I have our clients sign a CRA T1013 form, which provides me with historical net capital gains, net capital losses carrying forward, past tax return information, RRSP/TFSA contribution room, etc.). I never rebalance a taxable portfolio without going through all of this information manually in order to make the most informed rebalancing decision (they would not have the time or data for this process). If a rebalancing decision is expected to realize a significant capital gain, we prefer to contact the client beforehand to discuss the proposed trades (even though we have trading discretion).

Final thoughts

Bender brings up some good points about an automated withdrawal plan for individual investors being more complicated and time-consuming than the robo-advisors are letting on. The robo-industry in Canada is small and the last thing it needs is to add a bunch of human employees to take care of individual retirement plans behind the scenes.

But I’m still convinced that the FinTech industry can find a way – that automating withdrawals through a total-return approach is going to lead to better outcomes for investors, including peace of mind knowing that an automated system is set up to ensure their portfolios last a lifetime.

I looked to the U.S. for more examples and saw that Betterment, a robo-advisor founded in 2006 with over $4 billion in assets under management, had the most sophisticated automated retirement income solution. Here’s an example of Betterment’s dynamic approach to retirement income:

“Margaret is a 65-year-old college professor, and she is likely to live to 85 based on her family history and health. Using Betterment’s income service, her $500,000 Roth IRA is allocated for a 20-year time horizon at 56% stocks and her expected monthly withdrawal this year is $1,941—an annual rate of 4.65%. This is not her only income—she also has income from Social Security, a pension, and 401K.

If the markets go up: In the first year, her Betterment portfolio grows by 7% and her new balance is $510,000 even after a year of making withdrawals. She’s a year older, however, and now her new recommended allocation is slightly less risky. Margaret’s monthly withdrawal rate will now be about $2,062 (about 4.85% of the new portfolio balance, but about 4.95% of the original value).
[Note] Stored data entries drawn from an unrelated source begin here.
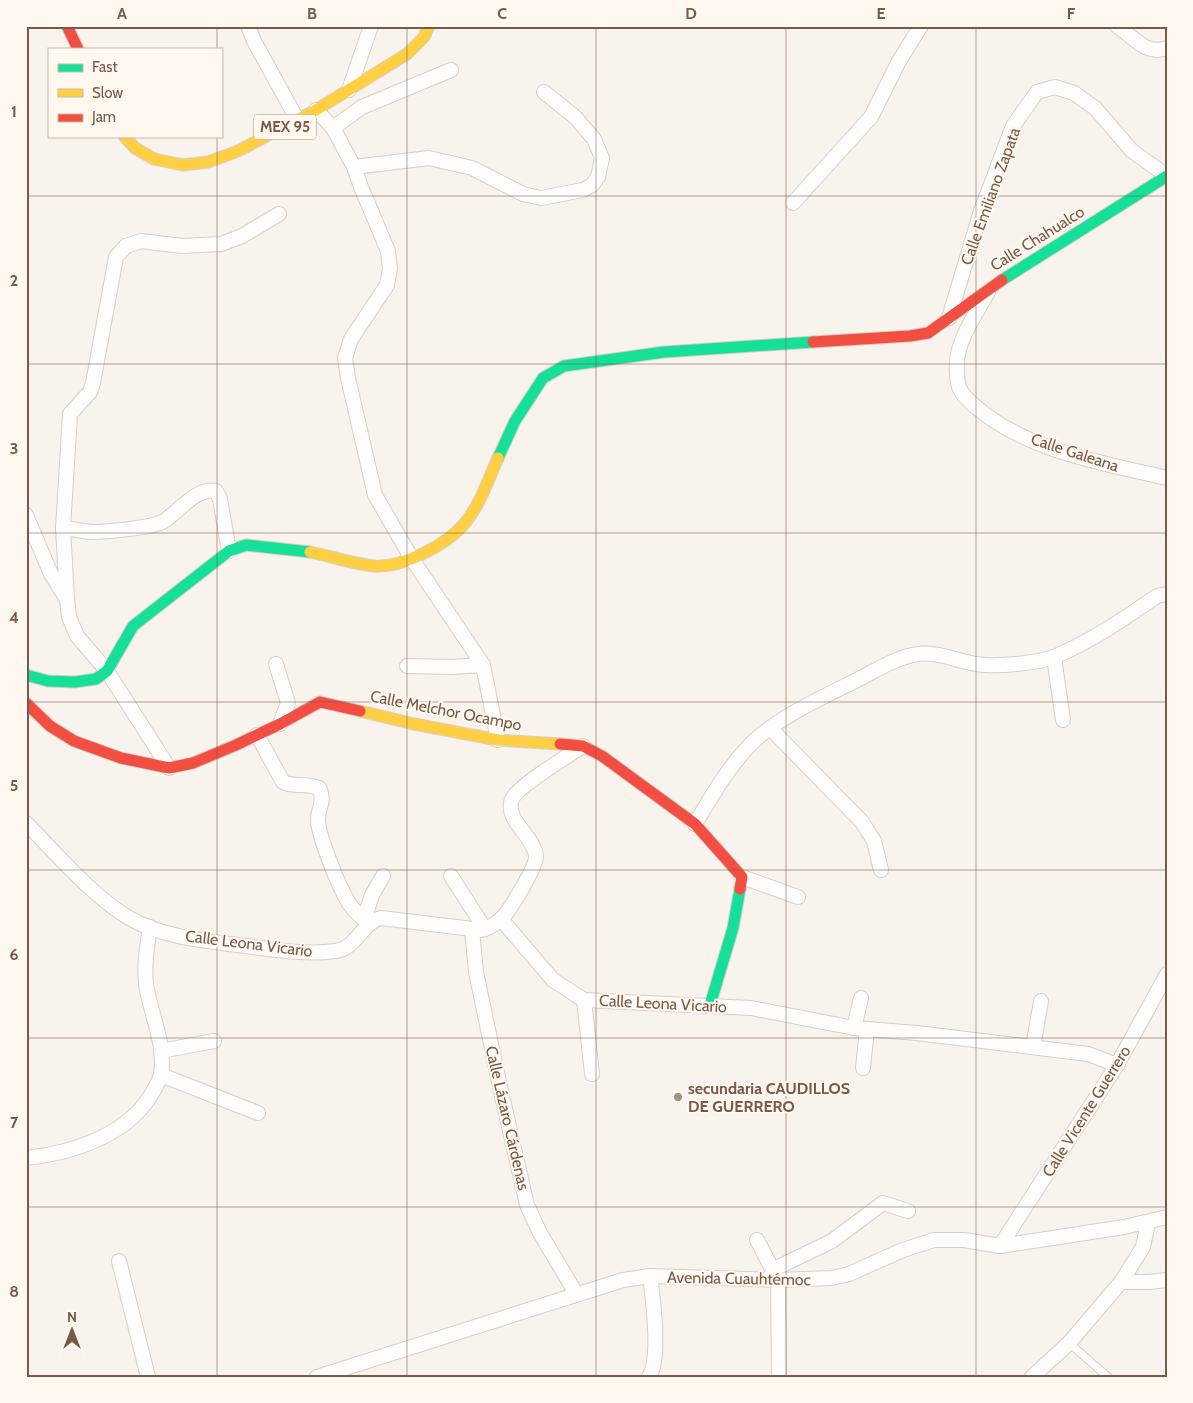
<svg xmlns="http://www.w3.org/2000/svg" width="1193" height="1403" viewBox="0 0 1193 1403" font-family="Cabin,sans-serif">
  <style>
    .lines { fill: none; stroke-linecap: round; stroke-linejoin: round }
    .lane-casing { stroke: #d7cec8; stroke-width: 9 }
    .street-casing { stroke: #d7cec8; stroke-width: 16 }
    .fast-casing { stroke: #d8cec8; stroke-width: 13 }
    .slow-casing { stroke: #d8cec8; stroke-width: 13 }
    .jam-casing { stroke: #d8cec8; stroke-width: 13 }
    .lane { stroke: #fefdfc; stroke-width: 7 }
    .street { stroke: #fefdfc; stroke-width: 14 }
    .fast { stroke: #16e098; stroke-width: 11 }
    .slow { stroke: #ffcf43; stroke-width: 11 }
    .jam { stroke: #f24e42; stroke-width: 11 }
    .grid { fill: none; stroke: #78594a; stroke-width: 1; stroke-opacity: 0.55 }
    .poi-dot { fill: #a58f83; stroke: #fff8ee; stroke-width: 2 }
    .labels { text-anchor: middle; stroke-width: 4; stroke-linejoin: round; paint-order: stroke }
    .shield { fill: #fff8ee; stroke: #a0897b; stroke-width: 1 }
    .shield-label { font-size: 15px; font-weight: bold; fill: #78594a }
    .street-label { font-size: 16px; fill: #78594a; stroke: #fff8ee }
    .poi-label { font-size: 16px; font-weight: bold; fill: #78594a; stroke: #fff8ee; text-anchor: start }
    .neatline { fill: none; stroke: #78594a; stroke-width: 2 }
    .grid-label { font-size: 16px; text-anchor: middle; font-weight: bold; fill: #78594a }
  </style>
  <rect width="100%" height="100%" fill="#f8f3ec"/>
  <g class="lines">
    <g class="lane-casing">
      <polyline id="lane" points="1069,1343 1108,1377"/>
    </g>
    <g class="street-casing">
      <g id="street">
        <polyline points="248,26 254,41 298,121"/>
        <path d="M1117,26C1134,37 1146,56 1167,48"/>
        <polyline points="349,90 371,26"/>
        <polyline points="316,110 333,128 354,167 429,158 472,168 523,194 541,198 583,190 592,185 598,177 602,158 594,139 575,117 544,92"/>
        <polyline points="333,128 362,107 451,70"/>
        <polyline points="354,167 361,187 388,251 390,269 387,285 351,339 345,358 348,378 375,495 412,559 483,665 498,740"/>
        <polyline points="793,203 871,117 899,61 921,26"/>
        <path d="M988,292C975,316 954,343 957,372C957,377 958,386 961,391C964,397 971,403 976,407C1027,451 1103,463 1167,478"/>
        <polyline points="949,318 981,211 1013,126 1037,92 1055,87 1074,93 1095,108 1132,151 1167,176"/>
        <polyline points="26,515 51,574 66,598"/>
        <path d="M63,528C72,529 82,531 91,532C104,532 153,528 164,521C179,511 197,487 216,491L220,499L229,551"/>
        <polyline points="1054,657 1063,720"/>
        <polyline points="276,664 288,703 280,724"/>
        <polyline points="407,666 452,667 483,665"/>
        <polyline points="770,728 862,822 874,841 881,870"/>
        <path d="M257,735L283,782C295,788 304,782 319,788C326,804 317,807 318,822C320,839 337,882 346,898C350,907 361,918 370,923"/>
        <polyline points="169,768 107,671 77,636 69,617 67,599 63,528 70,414 90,392 93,383 116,257 126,246 141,241 182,246 221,244 242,236 279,214"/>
        <path d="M26,823C56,853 93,897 129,918C164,938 207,941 246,946C276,950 306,955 336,951C357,948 362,922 381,918L481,930C487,929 496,924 501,919C509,912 537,866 536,856C534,835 504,821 512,799C517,787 569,755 583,746"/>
        <path d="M695,824C712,796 727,769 749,746C773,720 823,697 855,681C875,671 896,657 918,654C940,651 962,664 985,665C1003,666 1040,663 1056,656C1092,641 1125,618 1157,596L1167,594"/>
        <polyline points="451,876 485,929"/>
        <polyline points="742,877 798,897"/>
        <polyline points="501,919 553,980 584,1000 751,1008 854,1028 917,1033 1088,1054 1117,1065"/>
        <polyline points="364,920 372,895 383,876"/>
        <polyline points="472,930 476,972 500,1087 527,1205 540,1233 577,1295"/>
        <polyline points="584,1000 592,1074"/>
        <polyline points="854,1028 861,998"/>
        <polyline points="1033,1047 1041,1001"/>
        <polyline points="161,1051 214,1041"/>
        <polyline points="863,1068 867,1029"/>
        <polyline points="161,1075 258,1113"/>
        <path d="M26,1158C74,1153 132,1134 155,1088C157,1084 160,1079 161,1074C166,1044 150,1013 146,984C144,965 147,946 150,927"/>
        <polyline points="757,1240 778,1280 779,1377"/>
        <polyline points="1000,1246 1117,1065 1167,974"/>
        <polyline points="119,1261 148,1377"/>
        <polyline points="772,1270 832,1241 883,1203 908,1211"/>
        <polyline points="1121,1282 1149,1282 1167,1280"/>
        <polyline points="317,1377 623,1280 650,1276 778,1280 832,1278 849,1274 903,1250 934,1240 964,1240 1000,1246 1124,1227 1167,1217"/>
        <path d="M649,1377C661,1358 653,1299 650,1276"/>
        <polyline points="1032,1377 1069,1343 1121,1282 1143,1247 1148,1223"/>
      </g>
    </g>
    <g class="fast-casing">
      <g id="fast">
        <polyline points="1002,280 1167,176"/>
        <polyline points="498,458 515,421 543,378 564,366 664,352 813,342"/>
        <polyline points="26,675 48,681 75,682 96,679 107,671 133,626 229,551 246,545 310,552"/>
        <polyline points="710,1005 733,928 740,889"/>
      </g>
    </g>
    <g class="slow-casing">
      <g id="slow">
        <polyline points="124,136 135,148 154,159 183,165 208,162 238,151 316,110 407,54 424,37 429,26"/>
        <path d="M310,552C330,556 354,564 374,566C402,568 447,545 465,523C480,505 488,480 498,458"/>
        <polyline points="360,711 414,724 498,740 560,744"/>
      </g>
    </g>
    <g class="jam-casing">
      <g id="jam">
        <polyline points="67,26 78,49"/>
        <polyline points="813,342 910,336 928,333 1002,280"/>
        <polyline points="26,703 50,726 74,741 121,758 169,768 193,763 236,745 280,724 320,702 360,711"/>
        <polyline points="560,744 583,746 602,756 695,824 742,877 740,889"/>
      </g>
    </g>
    <use href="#lane" class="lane"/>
    <use href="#street" class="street"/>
    <use href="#fast" class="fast"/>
    <use href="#slow" class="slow"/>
    <use href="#jam" class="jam"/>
  </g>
  <path class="grid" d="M217,26V49M407,26V1377M596,26V1377M786,26V1377M976,26V1377M217,136V1377M26,196H1167M26,364H1167M26,533H1167M26,702H1167M26,870H1167M26,1038H1167M26,1207H1167"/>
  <circle class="poi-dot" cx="678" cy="1097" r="5"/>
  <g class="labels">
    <rect class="shield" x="254" y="114.5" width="62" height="25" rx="4"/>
    <g class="shield-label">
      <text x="285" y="132">MEX 95</text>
    </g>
    <g class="street-label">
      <text transform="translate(990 196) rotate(-70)" y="6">Calle Emiliano Zapata</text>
      <text transform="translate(1037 238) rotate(-32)" y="6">Calle Chahualco</text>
      <text transform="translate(1075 452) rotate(18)" y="6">Calle Galeana</text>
      <text transform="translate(446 710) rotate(11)" y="6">Calle Melchor Ocampo</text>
      <text transform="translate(249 943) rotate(7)" y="6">Calle Leona Vicario</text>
      <text transform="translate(663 1003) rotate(3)" y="6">Calle Leona Vicario</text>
      <text transform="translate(1086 1111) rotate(-58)" y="6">Calle Vicente Guerrero</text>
      <text transform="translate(508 1118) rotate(77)" y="6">Calle Lázaro Cárdenas</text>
      <text transform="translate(739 1278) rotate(1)" y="6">Avenida Cuauhtémoc</text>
    </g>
    <g class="poi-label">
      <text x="688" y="1094">secundaria CAUDILLOS<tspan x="688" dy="18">DE GUERRERO</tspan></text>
    </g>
  </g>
  <rect width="1193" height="1403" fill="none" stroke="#fff8ee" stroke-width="55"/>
  <rect x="48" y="48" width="175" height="90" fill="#fff8ee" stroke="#c9b8ac"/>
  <rect x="58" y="64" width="25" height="8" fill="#16e098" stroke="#c9b8ac"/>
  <text x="92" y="72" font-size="15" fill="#78594a">Fast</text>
  <rect x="58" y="89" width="25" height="8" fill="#ffcf43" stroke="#c9b8ac"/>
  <text x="92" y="98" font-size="15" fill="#78594a">Slow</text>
  <rect x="58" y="114" width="25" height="8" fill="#f24e42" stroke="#c9b8ac"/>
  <text x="92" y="122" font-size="15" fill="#78594a">Jam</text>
  <g transform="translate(72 1330)" stroke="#fff8ee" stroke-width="4" paint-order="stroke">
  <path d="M0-4L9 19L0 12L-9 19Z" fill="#78594a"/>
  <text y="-8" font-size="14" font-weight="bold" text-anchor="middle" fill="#78594a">N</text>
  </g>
  <rect x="28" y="28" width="1138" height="1348" class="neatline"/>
  <g class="grid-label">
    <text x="122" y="19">A</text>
    <text x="312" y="19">B</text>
    <text x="502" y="19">C</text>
    <text x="691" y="19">D</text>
    <text x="881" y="19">E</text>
    <text x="1071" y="19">F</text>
    <text x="14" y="117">1</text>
    <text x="14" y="286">2</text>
    <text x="14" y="454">3</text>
    <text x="14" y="623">4</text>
    <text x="14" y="791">5</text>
    <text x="14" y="960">6</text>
    <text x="14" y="1128">7</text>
    <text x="14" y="1297">8</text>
  </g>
</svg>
If the markets go down: If instead the markets were down 7%, her new balance would be $443,338 after the withdrawals. The new withdrawal rate will be $1,791 per month, or $150 lower than the original starting withdrawal amount, and 4.30% of the original value.

Although the withdrawal amounts do change depending on Margaret’s portfolio performance, her average withdrawal over 20 years is expected to be around $2,503 assuming an average market return of 6%. It’s exactly this dynamic withdrawal strategy that virtually guarantees that her capital will last for the full 20 years. To be sure, every retiree can customize his or her time horizon.”

A question to our Boomer readers, those retired and soon-to-be: Would you sign-up for an automated retirement income solution that manages your portfolio withdrawals and asset allocation from year-to-year?